You are viewing a plain text version of this content. The canonical link for it is here.
Posted to dev@airflow.apache.org by Jarek Potiuk <ja...@potiuk.com> on 2022/05/18 07:01:23 UTC

Re: [DISCUSS] Approach for new providers of the community

Hello everyone,

I think we have a series of things that make it difficult to focus on
such  long term discussions  - 2.3.0 was out, many  people are busy
with 2.3.1 which is going to focus on "teething" problems and we have
Airflow Summit next week (yay!) and I know how many people in our
community are either busy preparing the local events or their talks
:).

I have some ideas and proposals on how we can approach the subject and
would like to continue the discussion (I would still love to hear more
voices), but I think it would be great if we can resume the discussion
after the Summit.

But - Summit is not only a "disruption" - it's also an opportunity to
make the discussion better. I think the summit with the local events
is a great opportunity to discuss this in person - and at least in 13
separate locations  :).

So I have a kind request to everyone - let's talk about it at the
local events. I will be in both - London and Warsaw, so if you happen
to be there - happy to share my thoughts with anyone interested  and
hear what you have to say :) - and I encourage similar discussions
elsewhere.

I think the decision on how we approach providers in the future is a
very important one and we should take it very seriously and we should
give anyone a chance to participate. It will define a bit the future
of the whole Airflow Ecosystem.

J.

_INPUT DATA_:

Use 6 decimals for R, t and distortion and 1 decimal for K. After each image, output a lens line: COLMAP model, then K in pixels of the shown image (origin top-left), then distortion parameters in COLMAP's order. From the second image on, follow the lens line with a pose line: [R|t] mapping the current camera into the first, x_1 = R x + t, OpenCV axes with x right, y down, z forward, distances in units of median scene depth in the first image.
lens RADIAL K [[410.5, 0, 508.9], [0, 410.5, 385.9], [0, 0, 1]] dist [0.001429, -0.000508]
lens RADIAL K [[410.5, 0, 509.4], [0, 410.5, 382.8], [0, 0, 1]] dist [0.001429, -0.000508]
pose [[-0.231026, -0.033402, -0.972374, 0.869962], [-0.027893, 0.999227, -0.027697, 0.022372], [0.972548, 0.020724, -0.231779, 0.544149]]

_TASK ITEM_: Write the next part of the Airflow mailing-list message about new community providers, starting right after its last line.

_ANSWER TO THE EXERCISE_:
On Tue, Apr 26, 2022 at 12:43 AM Jarek Potiuk <ja...@potiuk.com> wrote:
>
> I think this is a different story (and different discussion).
> And I think we should have good reasons to split the repo. I think we
> do have it but for different reasons many people think we will get
> there sooner rather than later - but I think we should not hijack the
> discussion for it.
> This discussion is more for governance of providers rather than which
> repo they are.
>
> Unless I am mistaken - moving providers to separate repo does not
> really solve any of the "should we have more or less community
> providers". It's really a technical split of code, but If we have
> separate repo and we still add more providers from community we will
> still have to make sure all of them can be installed, run the tests
> the code, make sure they run with Airflow (released and main) and make
> sure that airflow changes do not break it.
>
> It means about the same amount of safeguards and protection, CI
> overhead we have now - only the code will be somewhere else, but the
> amount of CI tests, when they are executing, who is allowed to merge
> the code, approval process will remain the same as long as this will
> be "apache Airflow PMC" project.
>
> J.
>
> On Tue, Apr 26, 2022 at 12:21 AM Kaxil Naik <ka...@gmail.com> wrote:
> >
> > Hey all,
> >
> > Another alternative is separating out core providers from the Core Airflow Repo into a separate repo within the Apache Org itself, maybe: apache-airflow-providers.
> >
> > That will not decrease the maintenance from the Committers but the Core work and release will be completely separate and untangled from Apache Airflow repo and can move at a faster pace.
> >
> > The benefit and compromise for the community is that all the providers are still officially maintained and released by the committers. However, over time we can invite more committers who show active participation in apache-airflow-providers repo too.
> >
> > This is a compromise to the arguments about Providers being integral to the success of Airflow and as such should be maintained and released officially.
> >
> > Regards,
> > Kaxil
> >
> > On Mon, 25 Apr 2022 at 19:17, Jarek Potiuk <ja...@potiuk.com> wrote:
> >>
> >> > 1. https://registry.astronomer.io/
> >> > 2. Using the new classifier https://pypi.org/search/?o=&c=Framework+%3A%3A+Apache+Airflow+%3A%3A+Provider
> >>
> >> Yep. precisely what I thought to place at the top of the ecosystem page.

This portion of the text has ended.